In the European Community's Brussels headquarters, as in the 12 member states, the shock waves of Denmark's unexpected rejection of the full treaty last year are still being felt. British politics have been paralysed by the Conservative Party's split over Maastricht. French ambivalence - over issues which had little to do with the treaty - almost killed it.


Even in Germany, once seen as the bedrock of European conformism, the treaty faces challenges in the constitutional court. The countries of southern Europe also have been having second thoughts. As they struggle to meet the economic reform targets set by the treaty, they have discovered (as Britain did last year) that their economies may be crippled in the process.


Here in Hongkong, if people mention Maastricht at all it is in the context of European Monetary Union and the increasingly distant goal of a single European currency - from which both Denmark and Britain have withdrawn. Monetary union entails bitter fiscal and monetary medicine for Europe's weakest economies to bring them in line with the German economic powerhouse and few governments have had the stomach for it.


Germany itself has had to pay for the absorption of the ailing East German economy with a painful recession and high interest rates. Matching those rates undermined recovery in every nation within the European Exchange Rate Mechanism as well as those, suchas Sweden, which tried to maintain a stable exchange rate against it. Outside the system, Britain has now begun to recover.


Europe, both East and West, desperately needs some exchange rate stability. The more countries that can work within a reformed but flexible exchange rate mechanism the better. But the rigidities of the Maastricht model are good for no one. They should bedropped as soon as the ratification process is over and the Twelve can sit down together and talk rationally again.


But Maastricht deals with much more than monetary union. It covers a common defence policy (from which the Danes have opted out), a common social policy (which Britain has rejected) and a common environment policy. The Danes meanwhile have pulled out of European citizenship and immigration policies, about which Britain and France also have reservations.


The key to the non-monetary side of Maastricht, however, was the ideal of a common foreign policy, which would have given Europe an international political voice to match its economic might. Sadly for Hongkong, which might have gained from a joint European policy on relations with China, the foreign affairs element of Maastricht was dead before the treaty was signed. Europe's disarray over the break-up of Yugoslavia destroyed its credibility from the start. But one thing Maastricht is not, nor was ever intended to be, is a trade policy.
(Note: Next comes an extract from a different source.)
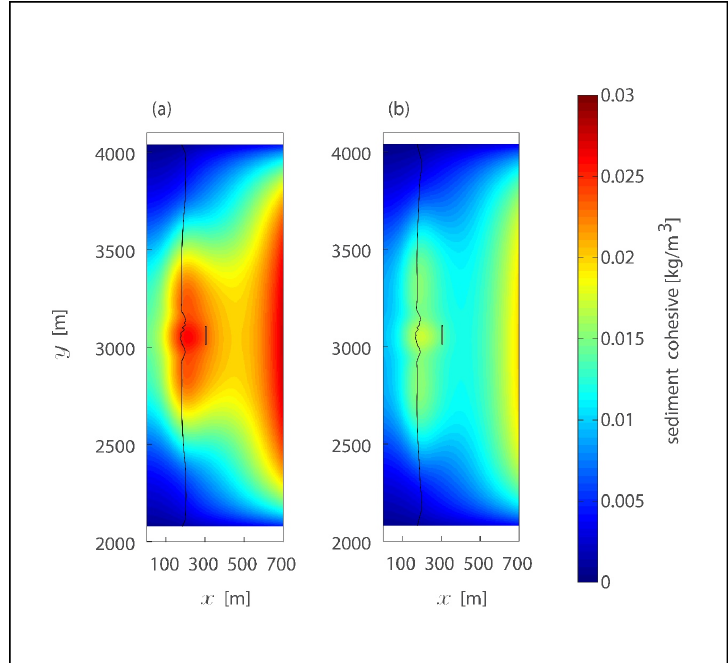
Figure 9. Sediment concentration Plot for the run with H s = 0.5 m, slope = 0.8%, Tide = ± 0.4 m and x d =100 m. ( a ) Sediment concentration = 0.4 kg/m 3 and ( b ) Sediment concentration = 0.2 kg/m 3 . An important aspect related to the sediment deposition into the salt marsh appeared, after comparing the volume accumulated behind the breakwater (into the marsh) and far away from it, revealing how breakwaters block sediment transport and prevent nourishment of the marsh (Figure 10).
Hongkong, indeed the whole of Asia, justly fears the development of a protectionist ''fortress Europe''. The continued delay in completing the Uruguay Round of the General Agreement on Tariffs and Trade, like the row with the United States over Europe'srefusal to open its telecommunications market, testifies to its protectionist tendencies. At the same time, where it does have access, Asia benefits hugely from the development of the European internal market of 320 million consumers, with its unified standards for everything from toy-safety to computers.


The goal of a Common Market was first set out in principle in Europe's founding Treaty of Rome in 1954 and reinforced in the 1980s with the setting of a 1992 deadline for its completion. It is now largely in place and has been extended to the remaining members of the European Free Trade Area.


Yet neither Europe's protectionism nor the opening of its single internal market stands or falls by Maastricht. They are the foundations on which the hopes of political and economic union were to be built. The danger is not that the Maastricht Treaty will lead to greater European insularity. It is that the same international economic and political changes which have led to its failure will push Europe behind the protectionist fences which stability and prosperity might otherwise have broken down.